As it stands, the latest assisted dying private members Bill is having its second reading this autumn. It can be read in full at bills.parliament.uk/Bills/2875.

This Bill makes it clear this is only for those with a terminal illness and are reasonably expected to die within six months. This would have to be confirmed by two doctors independent of each other. One of these doctors would be the “attending” doctors.

An application for assisted dying would then be heard by one of the 20 family court judges, yet even if the application is approved the individual can revoke it at any point. This is important as the worldwide evidence has shown that many of those given the green light do not ultimately decide to end their lives in this way.

The terminally ill individual must take the final step. If they need assistance, such as setting up with a computer or using a medicine driver to be able to do that, assistance can be given by the attending doctor but the final step must be that of the individually, and even at this stage they can change their minds and revoke the application.  

Choice, independence and control have been concepts that those with disabilities have long had to fight for, so why are we trying to stop that for some who are in such a dire predicament? For me, this position against assisted dying doesn’t make sense.

So, what are the main arguments against the Bill?

One is based on the social model of disability and says that if the barriers disabled people face in society were dismantled, then people who were wanting to end their lives wouldn’t want to anymore because their lives would be more bearable.
 
This seems to mix up disabled people and those in the last stages of their life — when it isn’t the societal difficulties that are the main problem, but the pain and discomfort those who have a terminal illness face in the last few months of their life

There is concern too about the role of doctors and how this would impact their work and emotional state.
 
When the BMA carried out a survey of its approximately 29,000 members on the question of assisted dying it was clear they were split, which was why there was calls for it to adopt a neutral stance on the issue. So, in a vote on Tuesday September 14 the BMA voted for first, a neutral stance and secondly, for doctors to be able to refuse to be the attending doctor if this goes against their beliefs or conscience.

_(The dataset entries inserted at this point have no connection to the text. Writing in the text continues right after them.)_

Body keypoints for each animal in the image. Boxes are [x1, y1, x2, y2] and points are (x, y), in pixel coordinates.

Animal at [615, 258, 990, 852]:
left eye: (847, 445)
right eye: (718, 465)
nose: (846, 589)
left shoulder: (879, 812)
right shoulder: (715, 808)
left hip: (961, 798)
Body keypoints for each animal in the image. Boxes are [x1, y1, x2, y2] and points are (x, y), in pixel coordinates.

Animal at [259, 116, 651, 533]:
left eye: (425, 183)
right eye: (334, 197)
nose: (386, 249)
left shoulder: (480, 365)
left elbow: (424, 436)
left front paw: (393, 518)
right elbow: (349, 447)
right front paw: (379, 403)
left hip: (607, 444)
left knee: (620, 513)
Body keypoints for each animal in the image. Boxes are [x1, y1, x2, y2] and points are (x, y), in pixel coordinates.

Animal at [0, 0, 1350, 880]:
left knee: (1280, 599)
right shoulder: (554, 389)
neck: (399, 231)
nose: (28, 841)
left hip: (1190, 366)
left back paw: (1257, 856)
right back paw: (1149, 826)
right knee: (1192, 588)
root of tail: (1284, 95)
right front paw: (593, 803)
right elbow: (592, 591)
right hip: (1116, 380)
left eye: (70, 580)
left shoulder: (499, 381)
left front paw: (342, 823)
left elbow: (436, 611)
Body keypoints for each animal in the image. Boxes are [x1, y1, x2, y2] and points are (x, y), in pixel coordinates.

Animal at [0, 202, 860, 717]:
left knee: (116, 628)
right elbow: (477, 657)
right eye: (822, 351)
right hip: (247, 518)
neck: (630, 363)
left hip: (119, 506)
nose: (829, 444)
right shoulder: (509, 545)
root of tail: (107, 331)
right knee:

Another concern is the timing of the Bill coming while we are still dealing with the pandemic and the controversy that some disabled had do not resuscitate orders on their files arguably in a way that reduced the “worth” of somebody with disabilities.

I do think the Covid inquiry should investigate how and why this happened. But as we emerge from the pandemic, it might help medics when the law about assisted dying has been enacted and as such, clarified.

One of the biggest fears is that once assisted dying is allowed it wouldn’t be long before it would widen to include anyone with a disability and some disabled people who are made to feel like a burden would be pushed towards the end.

The current Bill if passed wouldn’t be able to be extended in terms of the groups it applies to; it would require a new Bill completely. But there is doubt as to if this would ever happen. Even groups such as Dignity in Dying who support assisted dying say that if this Bill was made law, then they wouldn’t support any wider extension of it. They say: “We believe the right law for the UK is one that allows dying people, with six months or less to live the option to control their death. We do not support a wider law.”

 On the theme of “on our side is the disabled” it has been argued that disability charities have not been campaigning or stating they are for this change in the law.  

This is not strictly true — instead there is a diverse discussion with large organisations often adopting a neutral position, aware that those they serve have views both for and against the change in law. This was researched here: mstar.link/dying.

Without a law on assisted dying those who are terminally ill often explore options such as Dignitas, but with it costing £10,000 this is only an option for those with money and the ability to travel.  Those who can’t access services overseas and can’t end their life themselves are in a desperate situation.

This Bill, which I support, would, if made law, give those people in this very select group, an option, which would increase their independence and control as they approach the end of their lives.

Ruth F. Hunt is a freelance journalist and author.